* _Required actions_:
1. Decide whether each of the following statements, marked (a), (b) and (c), agrees with the article on the Marvel Comics character Rattler, and answer each one with yes or no plus the deciding words from the article, quoted exactly. (a) Rattler's bionic tail emits shockwaves to imitate the creature he is named after. (b) Rattler left the Serpent Society after Viper was deposed. (c) Sidewinder freed Rattler from jail.
2. According to the article on the Marvel Comics character Rattler, which organization hired Rattler and the other Serpent Society members to hunt down MODOK?
3. Continue the article on the Marvel Comics character Rattler from the point where it stops.

* _Selected text_:
::::

Rattler (Gustav Krueger) is a fictional character appearing in American comic books published by Marvel Comics. He first appeared in Captain America #310 (October 1985), created by writer Mark Gruenwald and artist Paul Neary. The name Rattler was also used by two Marvel comics characters from the Wild West era, both enemies of the Rawhide Kid. A fourth Rattler appeared in the Spider-Man newspaper comic strip, who gained power  by being bitten by a snake and then treated with an experimental anti-venom.

Krueger, as Rattler, was given a  long bionic tail that emits sonic shockwaves to mimic his reptile namesake. He first showed up as part of the Serpent Society, a team of snake-themed villains for hire. During their first mission they were opposed by Captain America who would have several run-ins with the Serpent Society. Rattler was one of the Society Members who sided with Viper when she took over the Serpent Society, but remained with the group after she was deposed. At one point he was part of the Thunderbolts, but returned to the Serpent Society. He remained a member when the Society was reorganized into Serpent Solutions.

Publication history

Rattler first appeared in Captain America #310 (October 1985), created by writer Mark Gruenwald and artist Paul Neary.

Fictional character biography
Hailing from Germany, Rattler was given a bionic tail which he uses to create shockwaves and vibrations. This proved very useful in his first confrontation with Captain America, during the Rattler's initiation into the Serpent Society. He and his fellow Serpents Cobra and Anaconda were ambushed by the hero, but Rattler was able to use his tail to stop Captain America's shield from doing any damage. With the other Serpent Society members, he was hired by A.I.M. to hunt down MODOK. He later battled Captain America again after being tricked by the Porcupine, along with Diamondback, Death Adder, and Cottonmouth. During the ensuing fight with Captain America, Rattler used his bionic tail to send vibrations coursing through the hero's body, disorienting him.  However, he was eventually thrown into a pillar by his tail, knocking him out for the battle. Rattler, Cottonmouth, and Death Adder were sent to jail, but freed from jail by Sidewinder. Alongside Cottonmouth, Rattler confronted Kingpin's men over the Death Adder's murder.

::::

* _Data for review_:
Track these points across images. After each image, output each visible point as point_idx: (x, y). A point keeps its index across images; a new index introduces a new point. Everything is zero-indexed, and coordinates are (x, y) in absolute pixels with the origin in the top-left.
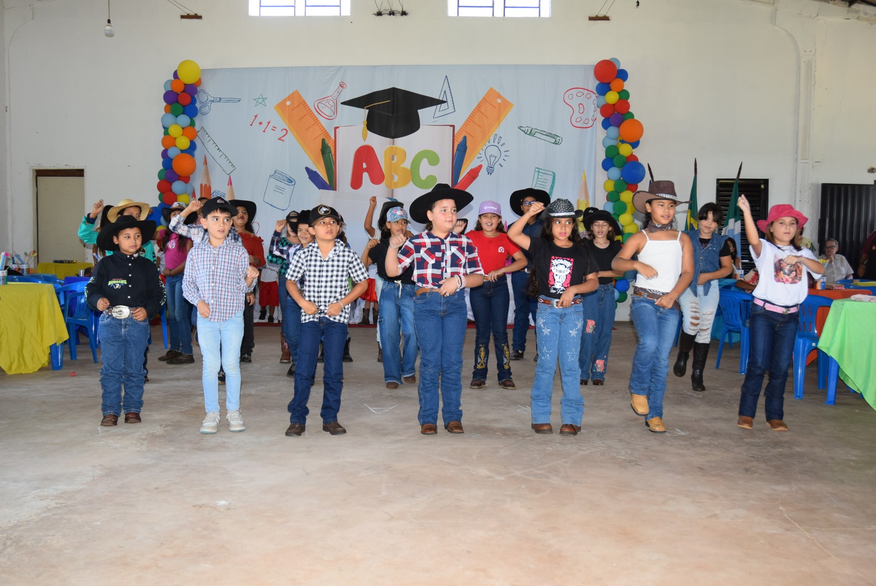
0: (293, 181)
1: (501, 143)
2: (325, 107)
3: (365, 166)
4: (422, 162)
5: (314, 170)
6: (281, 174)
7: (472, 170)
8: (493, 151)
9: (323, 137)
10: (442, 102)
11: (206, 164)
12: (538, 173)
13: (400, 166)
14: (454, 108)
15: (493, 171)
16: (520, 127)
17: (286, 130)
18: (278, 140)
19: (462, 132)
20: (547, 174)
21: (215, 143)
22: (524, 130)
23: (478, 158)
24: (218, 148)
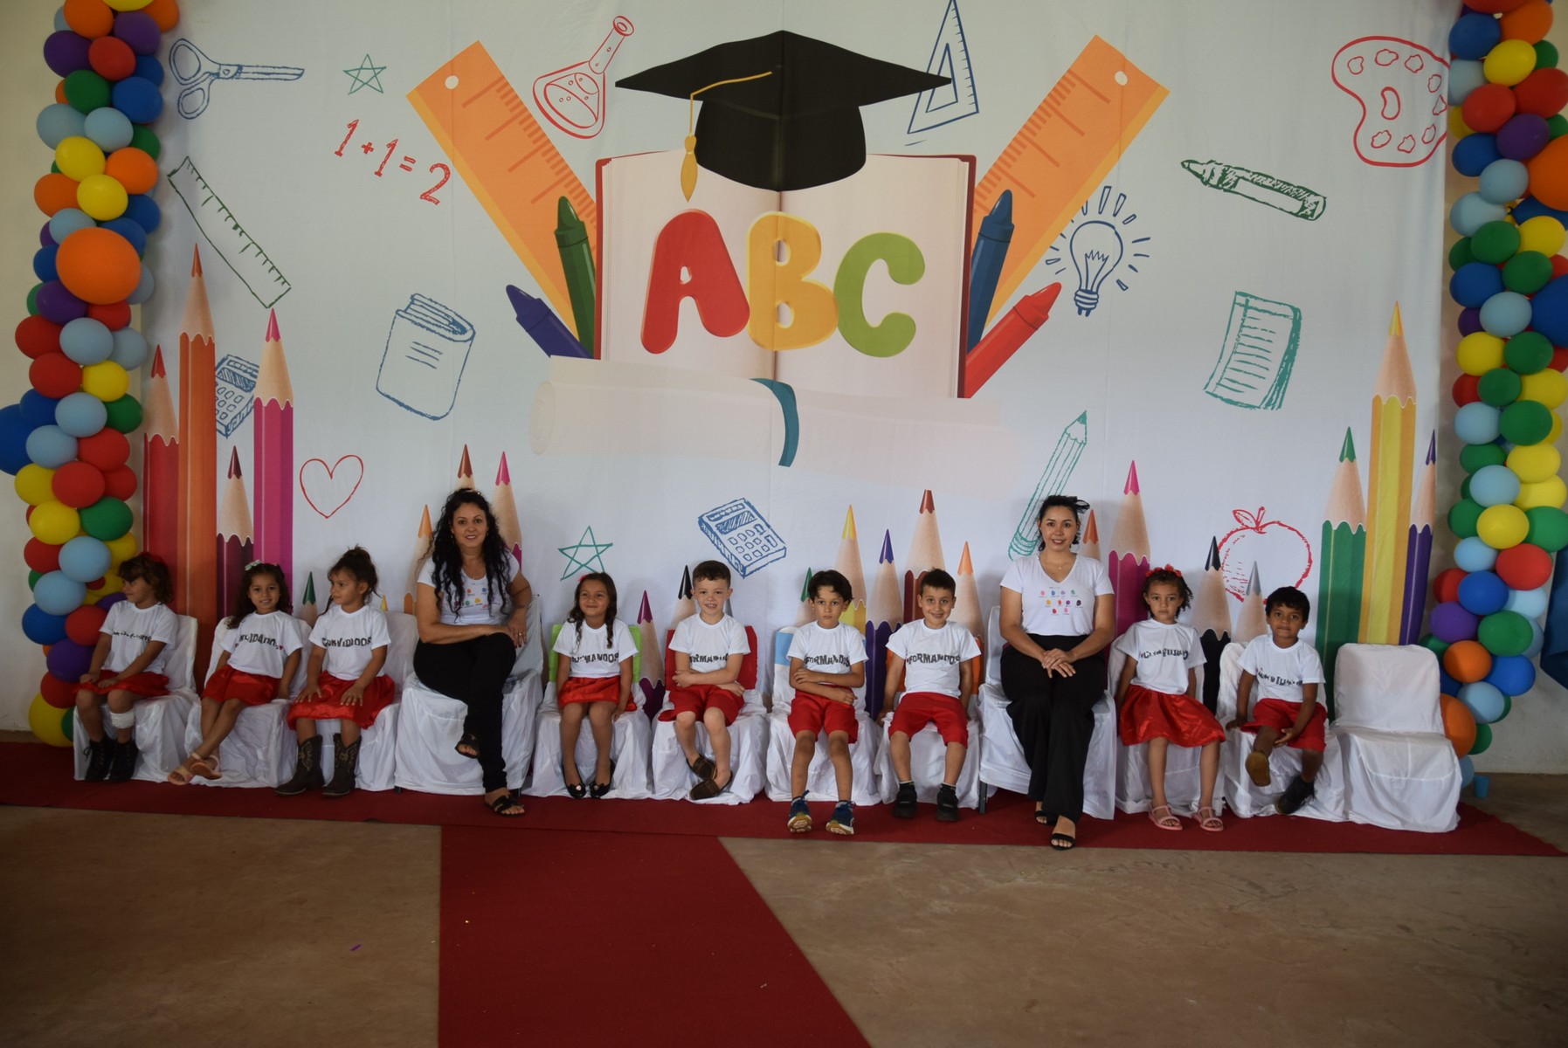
0: (468, 327)
1: (1123, 215)
2: (569, 99)
3: (685, 276)
4: (870, 270)
5: (535, 297)
6: (431, 305)
7: (1026, 298)
8: (1096, 239)
9: (561, 191)
10: (938, 81)
11: (200, 271)
12: (1243, 308)
13: (801, 278)
14: (976, 102)
15: (1095, 304)
16: (1187, 161)
17: (444, 169)
18: (421, 198)
19: (999, 179)
20: (1275, 314)
21: (224, 207)
22: (1201, 173)
23: (1047, 261)
24: (235, 223)
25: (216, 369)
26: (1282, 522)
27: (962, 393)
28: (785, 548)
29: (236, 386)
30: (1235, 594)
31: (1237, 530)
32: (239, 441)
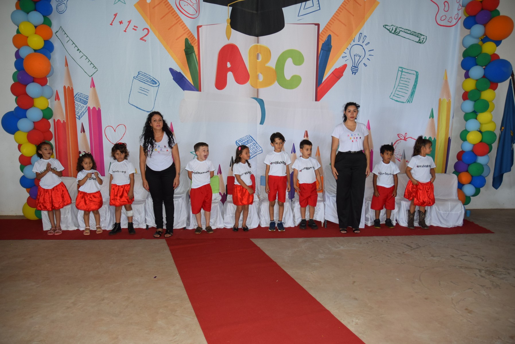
0: (157, 82)
1: (365, 42)
2: (188, 6)
3: (229, 65)
4: (287, 62)
5: (179, 71)
6: (145, 75)
7: (336, 69)
8: (357, 50)
9: (186, 36)
11: (67, 65)
12: (401, 72)
13: (265, 65)
14: (319, 6)
15: (357, 71)
16: (385, 25)
17: (147, 30)
18: (140, 39)
19: (327, 31)
20: (410, 74)
21: (74, 43)
22: (389, 29)
23: (342, 57)
24: (78, 49)
25: (74, 97)
26: (412, 137)
27: (316, 100)
28: (262, 150)
29: (81, 103)
30: (398, 159)
31: (399, 140)
32: (84, 121)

::::

* _Written answers_:
1.
(a) Yes: "emits sonic shockwaves to mimic his reptile namesake"
(b) No: "but remained with the group after she was deposed"
(c) Yes: "but freed from jail by Sidewinder"

2. A.I.M.

3.
The Rattler joined Viper during her invasion of the Serpent Society, and battled the Falcon. He subsequently followed Cobra's instructions when he became leader. He participated in the Serpent Society mission to recover mystic objects for Ghaur and Llyra. During the battle with the X-Men after Longshot had found the missing artifact they were searching for, Rattler created an avalanche by rattling his tail, though this took both Longshot and Rattler out in the process. Rattler voted against Diamondback during the Serpent Society's trial of her; alongside the Serpent Society, he then battled Captain America, Paladin, and Diamondback. The Rattler also participated in the battle against Force Works, where he initiated use of his "Rattling Gun", a gun that could supposedly create enough seismic waves to rattle someone's ribcage apart. He was eventually defeated by Hank Pym.

He has been seen as member of the Serpent Society under Cobra's leadership. After the group had captured and chained Captain America and Diamondback (really an L.M.D.) in this underground New York headquarters the pair escaped. S.H.I.E.L.D. subsequently took Rattler and the rest of the Society into custody.

Very little is known about Rattler's past. He was very popular with the ladies of the Serpent Society, as Black Mamba recommended him to Diamondback for a "good time."

Rattler joined the group of criminals aiding the Thunderbolts during The Civil War, alongside fellow Serpent Society members Cobra and Bushmaster.

He appeared in Brand New Day as one of the villains in the bar.

Rattler was later apparently killed by Scourge.

As part of the All-New, All-Different Marvel event, Rattler appears as a member of Viper's Serpent Society under its new name of Serpent Solutions.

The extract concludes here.